EXERCISE DESCRIPTION
Return all lines in the data where the string "provisions" can be found.

RECORDS FOR PROCESSING
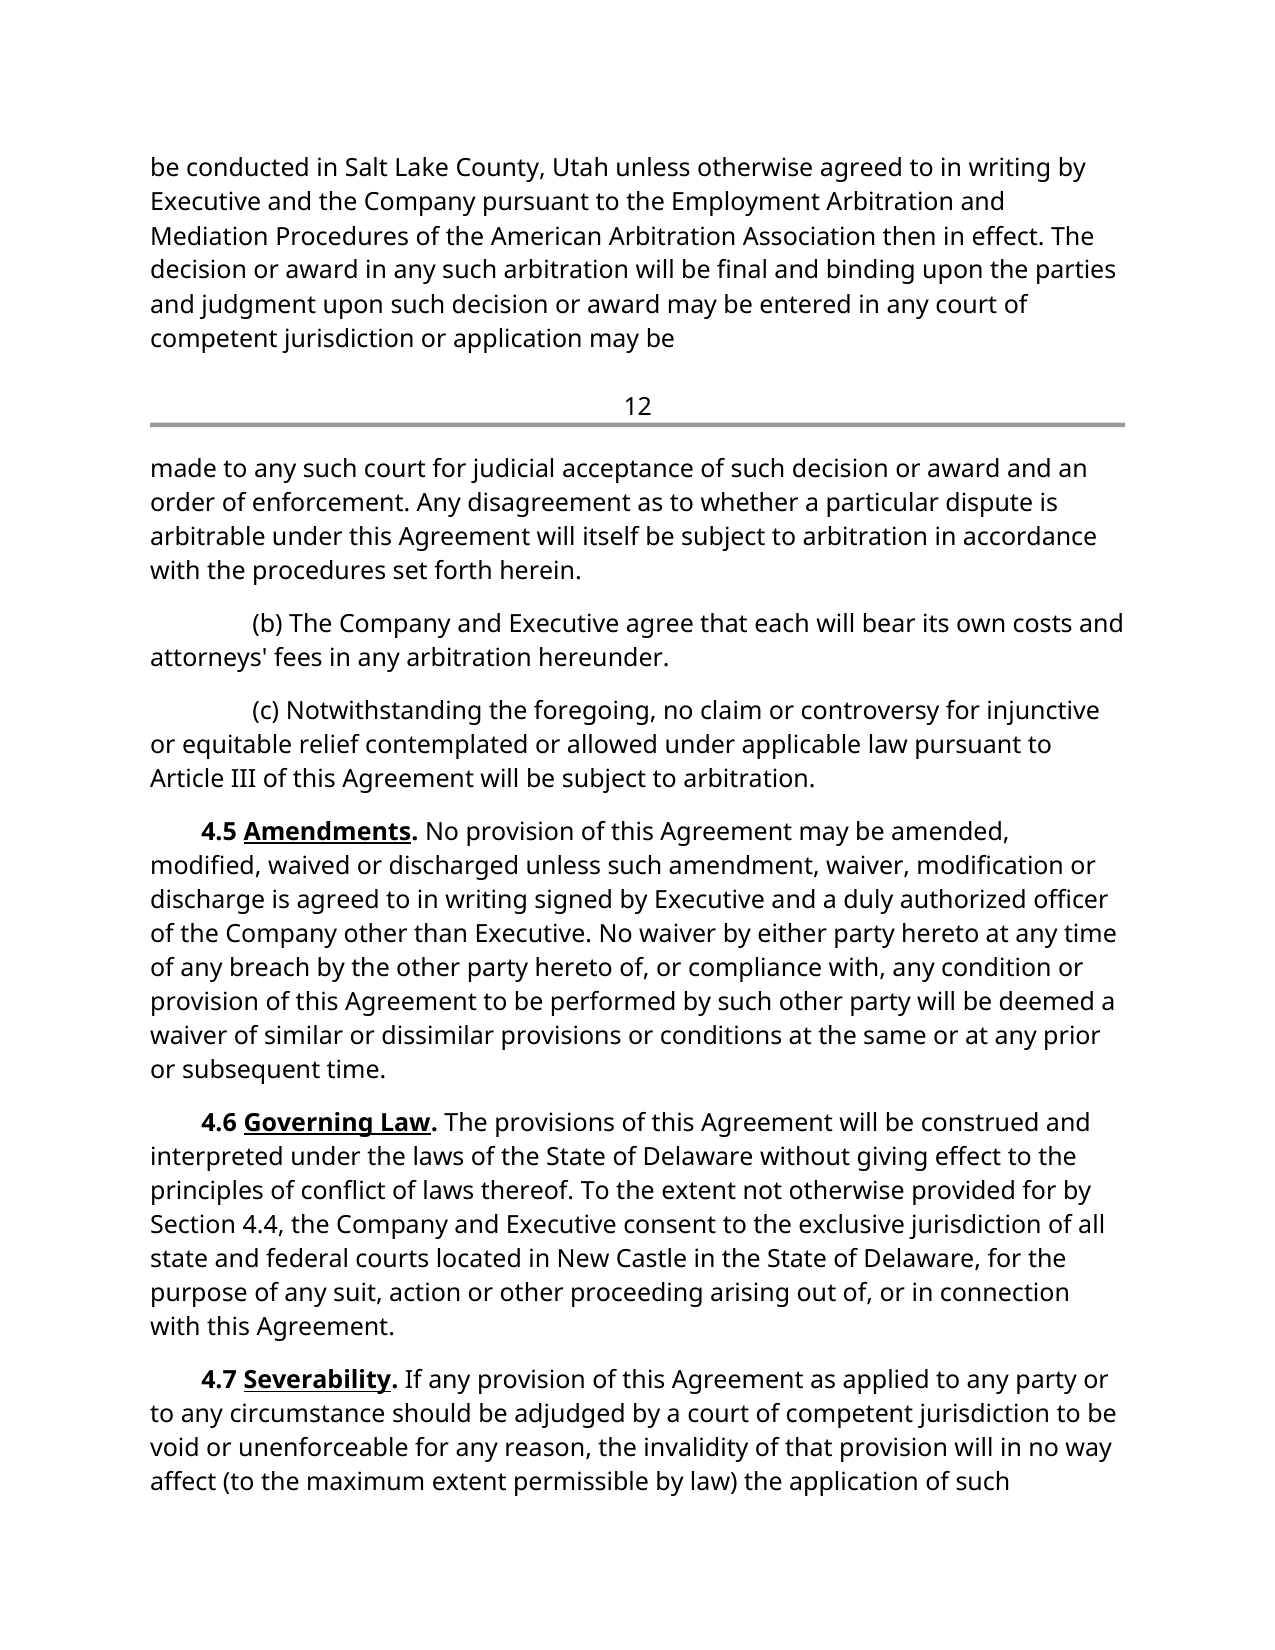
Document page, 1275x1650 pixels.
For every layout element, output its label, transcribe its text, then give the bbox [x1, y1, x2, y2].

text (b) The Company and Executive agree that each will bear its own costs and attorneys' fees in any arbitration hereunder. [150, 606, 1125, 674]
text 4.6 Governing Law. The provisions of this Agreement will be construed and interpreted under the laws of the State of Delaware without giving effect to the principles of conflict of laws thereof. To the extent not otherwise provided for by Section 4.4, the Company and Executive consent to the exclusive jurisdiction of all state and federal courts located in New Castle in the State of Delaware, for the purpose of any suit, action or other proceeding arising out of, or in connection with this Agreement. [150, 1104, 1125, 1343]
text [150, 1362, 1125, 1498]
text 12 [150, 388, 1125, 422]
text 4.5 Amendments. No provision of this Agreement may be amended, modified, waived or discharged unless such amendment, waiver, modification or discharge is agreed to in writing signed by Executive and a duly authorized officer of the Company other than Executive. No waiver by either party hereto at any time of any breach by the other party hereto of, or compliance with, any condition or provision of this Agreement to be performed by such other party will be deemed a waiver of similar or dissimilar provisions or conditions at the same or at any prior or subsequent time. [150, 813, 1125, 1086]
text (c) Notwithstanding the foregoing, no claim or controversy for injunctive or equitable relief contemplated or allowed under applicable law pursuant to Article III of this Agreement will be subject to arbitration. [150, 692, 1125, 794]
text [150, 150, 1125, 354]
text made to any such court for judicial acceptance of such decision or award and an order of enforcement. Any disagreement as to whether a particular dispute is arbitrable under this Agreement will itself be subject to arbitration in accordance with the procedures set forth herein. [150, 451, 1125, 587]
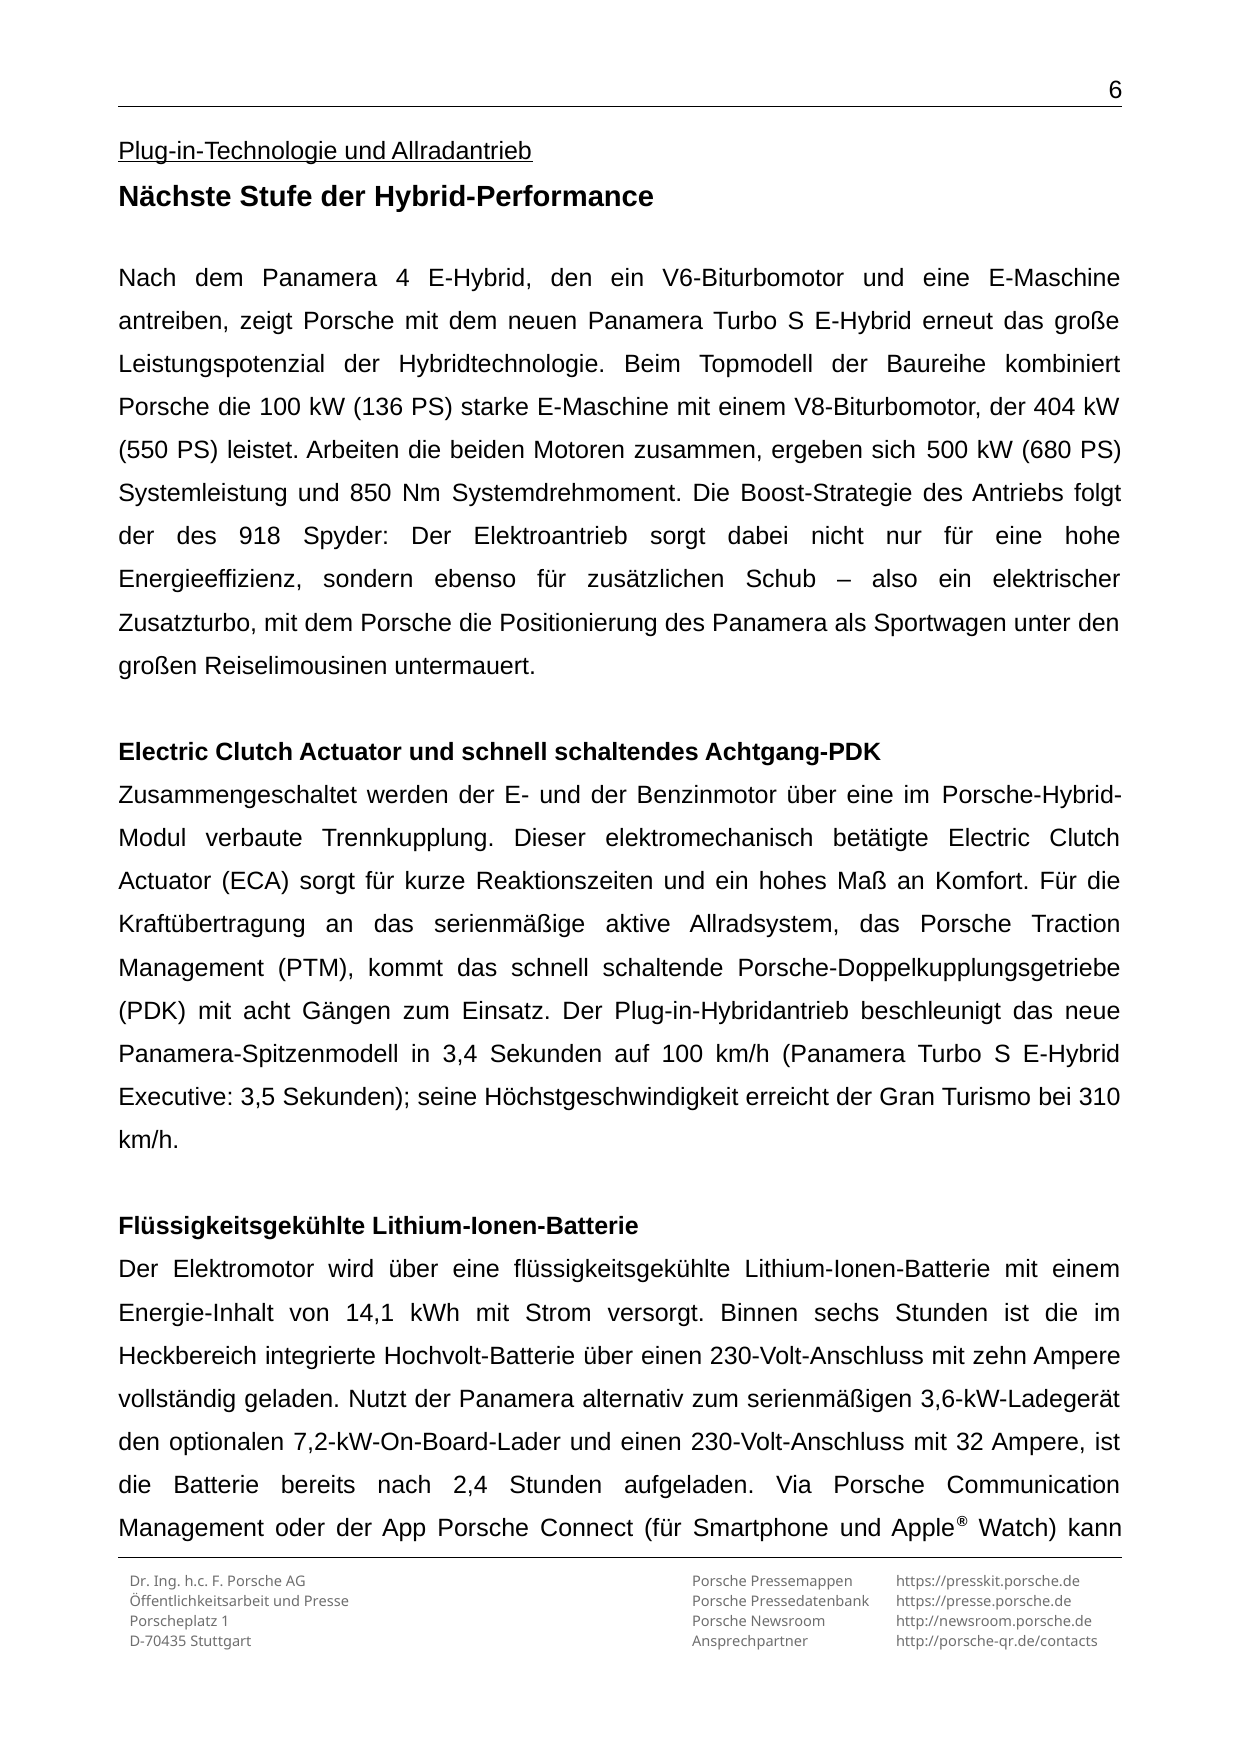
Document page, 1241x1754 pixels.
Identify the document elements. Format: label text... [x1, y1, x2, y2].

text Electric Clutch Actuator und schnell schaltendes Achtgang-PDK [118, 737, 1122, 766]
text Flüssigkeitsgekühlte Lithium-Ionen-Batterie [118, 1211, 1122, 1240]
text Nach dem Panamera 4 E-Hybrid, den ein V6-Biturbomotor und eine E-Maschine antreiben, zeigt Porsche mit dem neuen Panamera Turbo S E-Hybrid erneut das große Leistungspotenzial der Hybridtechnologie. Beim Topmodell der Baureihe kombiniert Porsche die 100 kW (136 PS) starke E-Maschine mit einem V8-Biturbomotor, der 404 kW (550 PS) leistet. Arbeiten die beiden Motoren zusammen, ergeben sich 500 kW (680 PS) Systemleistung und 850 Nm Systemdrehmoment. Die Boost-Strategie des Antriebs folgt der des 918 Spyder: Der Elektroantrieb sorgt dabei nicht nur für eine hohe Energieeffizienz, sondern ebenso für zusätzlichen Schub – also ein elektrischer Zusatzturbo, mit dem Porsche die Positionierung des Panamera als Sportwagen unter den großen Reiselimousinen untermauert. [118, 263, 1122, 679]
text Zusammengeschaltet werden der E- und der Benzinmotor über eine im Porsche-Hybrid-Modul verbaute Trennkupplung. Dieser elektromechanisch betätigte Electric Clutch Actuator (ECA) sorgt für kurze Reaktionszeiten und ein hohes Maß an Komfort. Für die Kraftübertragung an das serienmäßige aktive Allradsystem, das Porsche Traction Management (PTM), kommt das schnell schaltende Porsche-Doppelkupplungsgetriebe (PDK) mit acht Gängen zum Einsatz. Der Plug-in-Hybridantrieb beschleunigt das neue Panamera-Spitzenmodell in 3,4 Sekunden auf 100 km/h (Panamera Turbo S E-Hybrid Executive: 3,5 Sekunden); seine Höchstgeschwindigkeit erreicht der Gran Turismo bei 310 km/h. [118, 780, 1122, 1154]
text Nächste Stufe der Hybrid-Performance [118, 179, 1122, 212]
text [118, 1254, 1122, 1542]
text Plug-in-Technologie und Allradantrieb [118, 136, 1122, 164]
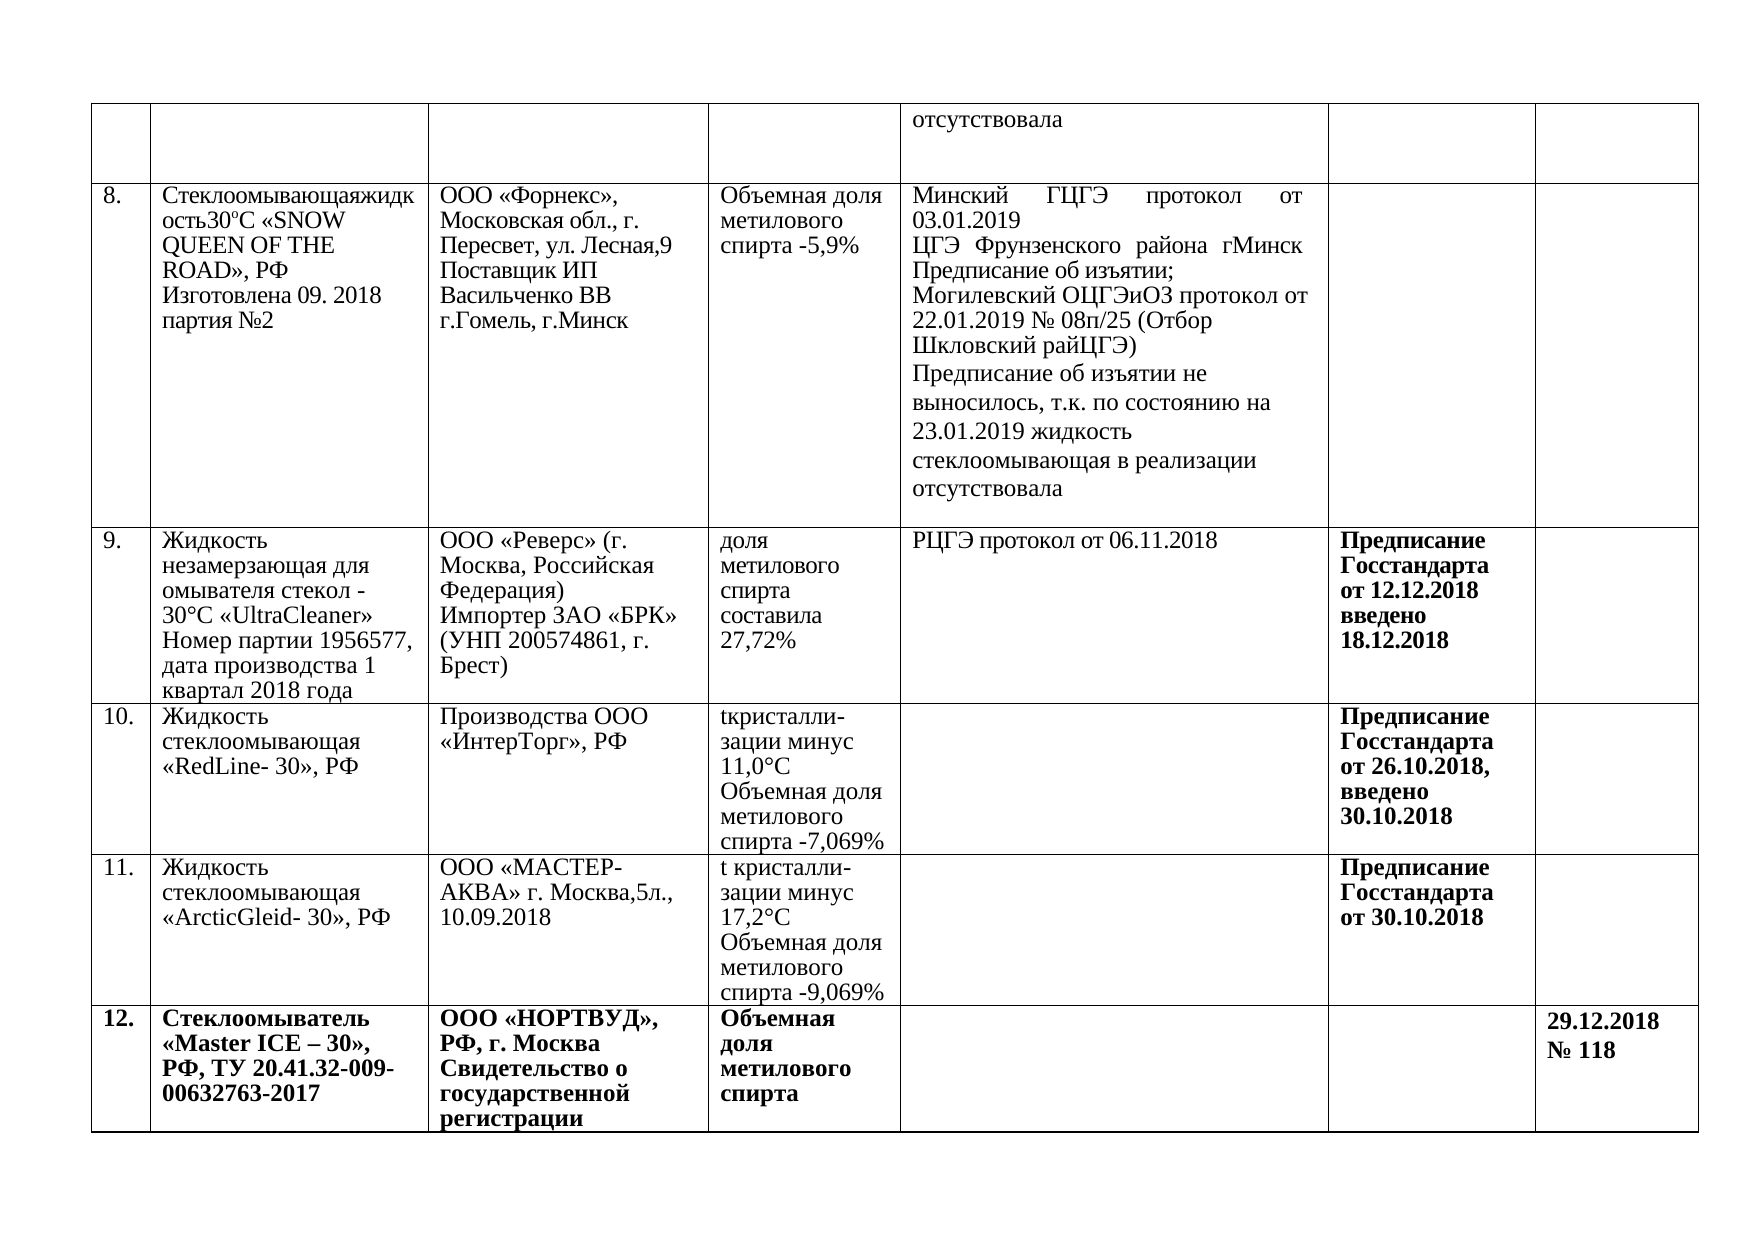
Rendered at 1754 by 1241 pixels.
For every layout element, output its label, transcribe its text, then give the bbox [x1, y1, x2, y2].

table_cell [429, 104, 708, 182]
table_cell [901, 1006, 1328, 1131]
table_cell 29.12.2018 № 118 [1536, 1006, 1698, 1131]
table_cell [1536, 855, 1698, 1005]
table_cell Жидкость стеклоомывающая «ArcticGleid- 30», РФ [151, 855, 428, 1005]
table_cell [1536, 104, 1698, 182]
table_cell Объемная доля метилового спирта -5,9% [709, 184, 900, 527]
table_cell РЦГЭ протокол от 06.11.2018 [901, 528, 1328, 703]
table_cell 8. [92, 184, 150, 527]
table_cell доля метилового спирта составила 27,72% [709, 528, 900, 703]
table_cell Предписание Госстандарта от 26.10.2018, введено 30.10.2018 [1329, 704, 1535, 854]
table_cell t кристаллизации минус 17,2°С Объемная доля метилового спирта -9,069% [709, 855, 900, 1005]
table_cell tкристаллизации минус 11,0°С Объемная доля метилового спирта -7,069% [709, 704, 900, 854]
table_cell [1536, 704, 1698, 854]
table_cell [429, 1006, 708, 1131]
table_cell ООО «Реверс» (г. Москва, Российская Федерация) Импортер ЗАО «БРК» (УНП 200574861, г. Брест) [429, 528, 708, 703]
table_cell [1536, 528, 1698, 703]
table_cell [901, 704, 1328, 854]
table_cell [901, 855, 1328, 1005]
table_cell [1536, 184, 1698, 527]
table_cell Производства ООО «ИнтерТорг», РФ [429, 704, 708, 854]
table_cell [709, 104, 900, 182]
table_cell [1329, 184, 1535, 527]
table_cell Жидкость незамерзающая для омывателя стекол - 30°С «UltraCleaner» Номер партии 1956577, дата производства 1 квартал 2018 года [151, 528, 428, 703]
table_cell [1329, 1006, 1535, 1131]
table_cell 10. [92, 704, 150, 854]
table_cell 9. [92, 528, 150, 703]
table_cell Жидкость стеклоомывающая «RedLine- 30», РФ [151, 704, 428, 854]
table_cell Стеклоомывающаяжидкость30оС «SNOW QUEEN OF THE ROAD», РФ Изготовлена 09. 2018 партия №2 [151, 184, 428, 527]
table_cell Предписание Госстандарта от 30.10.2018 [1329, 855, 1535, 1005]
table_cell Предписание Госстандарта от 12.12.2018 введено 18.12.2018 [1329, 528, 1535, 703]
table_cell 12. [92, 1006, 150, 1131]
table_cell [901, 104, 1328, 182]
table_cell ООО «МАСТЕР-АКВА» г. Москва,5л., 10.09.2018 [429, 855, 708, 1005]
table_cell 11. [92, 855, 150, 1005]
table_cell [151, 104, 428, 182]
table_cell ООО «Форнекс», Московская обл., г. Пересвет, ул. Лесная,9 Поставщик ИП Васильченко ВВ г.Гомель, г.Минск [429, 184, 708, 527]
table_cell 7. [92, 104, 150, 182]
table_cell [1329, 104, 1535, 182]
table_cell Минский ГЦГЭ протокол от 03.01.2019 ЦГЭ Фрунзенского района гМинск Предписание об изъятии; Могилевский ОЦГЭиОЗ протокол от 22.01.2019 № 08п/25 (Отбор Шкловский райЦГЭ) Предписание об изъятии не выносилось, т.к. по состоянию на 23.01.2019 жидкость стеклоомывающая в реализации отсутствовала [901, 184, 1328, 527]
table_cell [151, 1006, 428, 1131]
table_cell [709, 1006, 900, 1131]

SOLVED EXERCISE
text 4.6 Governing Law. The provisions of this Agreement will be construed and interpreted under the laws of the State of Delaware without giving effect to the principles of conflict of laws thereof. To the extent not otherwise provided for by Section 4.4, the Company and Executive consent to the exclusive jurisdiction of all state and federal courts located in New Castle in the State of Delaware, for the purpose of any suit, action or other proceeding arising out of, or in connection with this Agreement. [150, 1104, 1125, 1343]
text 4.5 Amendments. No provision of this Agreement may be amended, modified, waived or discharged unless such amendment, waiver, modification or discharge is agreed to in writing signed by Executive and a duly authorized officer of the Company other than Executive. No waiver by either party hereto at any time of any breach by the other party hereto of, or compliance with, any condition or provision of this Agreement to be performed by such other party will be deemed a waiver of similar or dissimilar provisions or conditions at the same or at any prior or subsequent time. [150, 813, 1125, 1086]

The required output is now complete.